The National Lampoon staff changed the course of mainstream humor in a stoned (or coked out) haze of creativity, with co-founder Doug Kenney the unhinged mastermind of it all. Prone to depression, Kenney occasionally bolted for a drug-fueled sabbatical. He was the behind-the-scenes version of John Belushi, and they shared the same destructive streak, dying young as a result of their demons. (Kenney fell to his death from a cliff in Kauai, Hawaii, in 1980.)

National Lampoon had more in common with adult mags Playboy and Penthouse than the irreverent but juvenile humor of Mad. It regularly featured “Foto Funnies” of topless women. (The nudity only got worse in the 1980s in an attempt to boost profits.) While the Lampoon was mostly a boys club, it did have several female writers – including Ann Beatts (who later became an editor), and illustrators Shary Flenniken and Mara McAfee.

Interviews in Drunk Stoned Brilliant Dead reveal what you might suspect: Working at the National Lampoon at its peak resembled a non-stop creative party where the craziest editorial idea could end up as a feature. The Lampoon didn’t crash and burn like some of its earliest creative minds. Instead, a slow, tedious demise caused by ego clashes, buyouts and a changing marketplace finally brought the magazine to a full stop in 1998.

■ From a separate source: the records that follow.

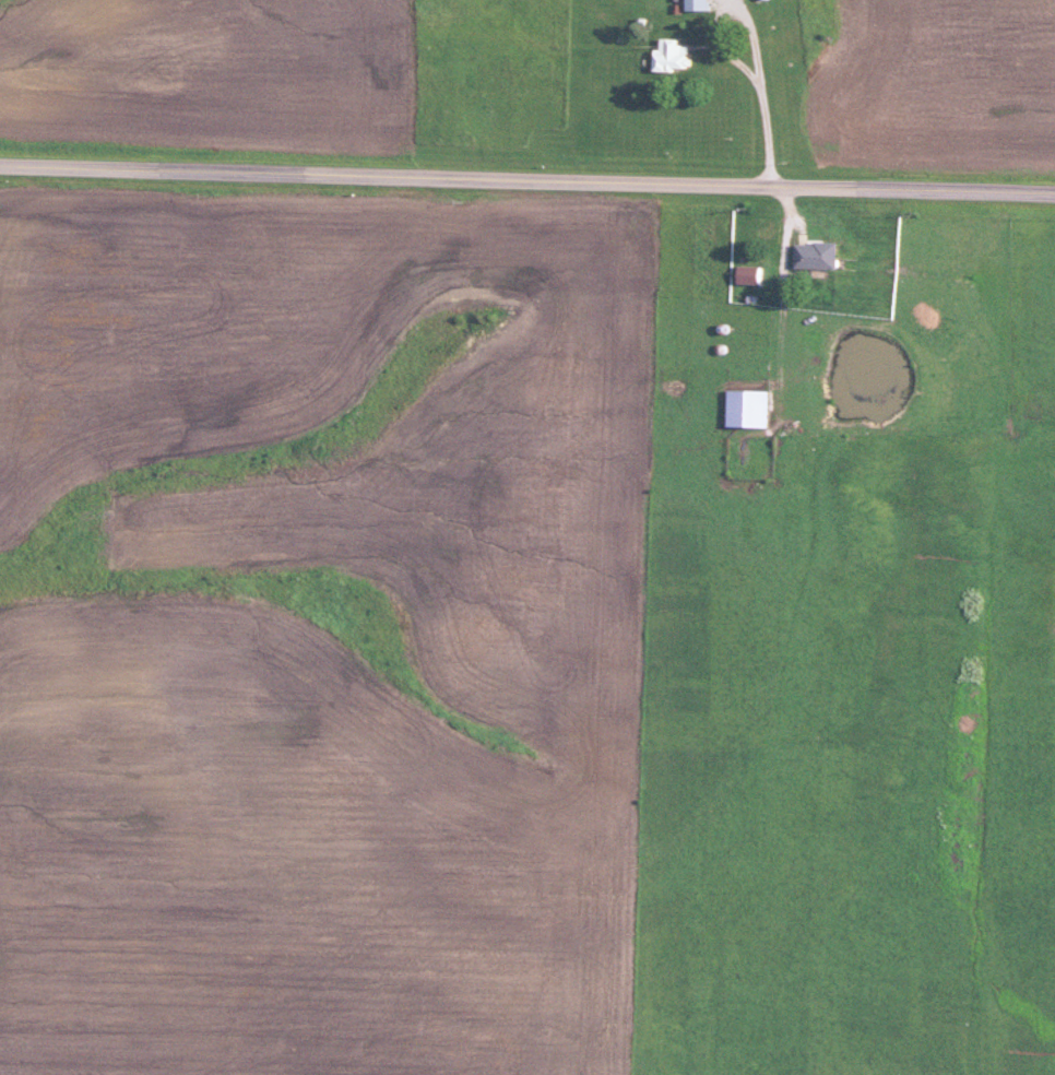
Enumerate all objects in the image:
building: (694, 5)
road: (718, 41)
building: (669, 56)
road: (767, 131)
road: (527, 181)
building: (812, 256)
building: (744, 408)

Drunk Stoned Brilliant Dead doesn’t offer much information about the National Lampoon’s waning days, or how the magazine and its spinoffs changed the comedy landscape. Still, it’s an affectionate look at a watershed time for comedy. The Lampoon (along with George Carlin and Richard Pryor) took up where Lenny Bruce left off and paved the way for today’s no holds-barred comedians.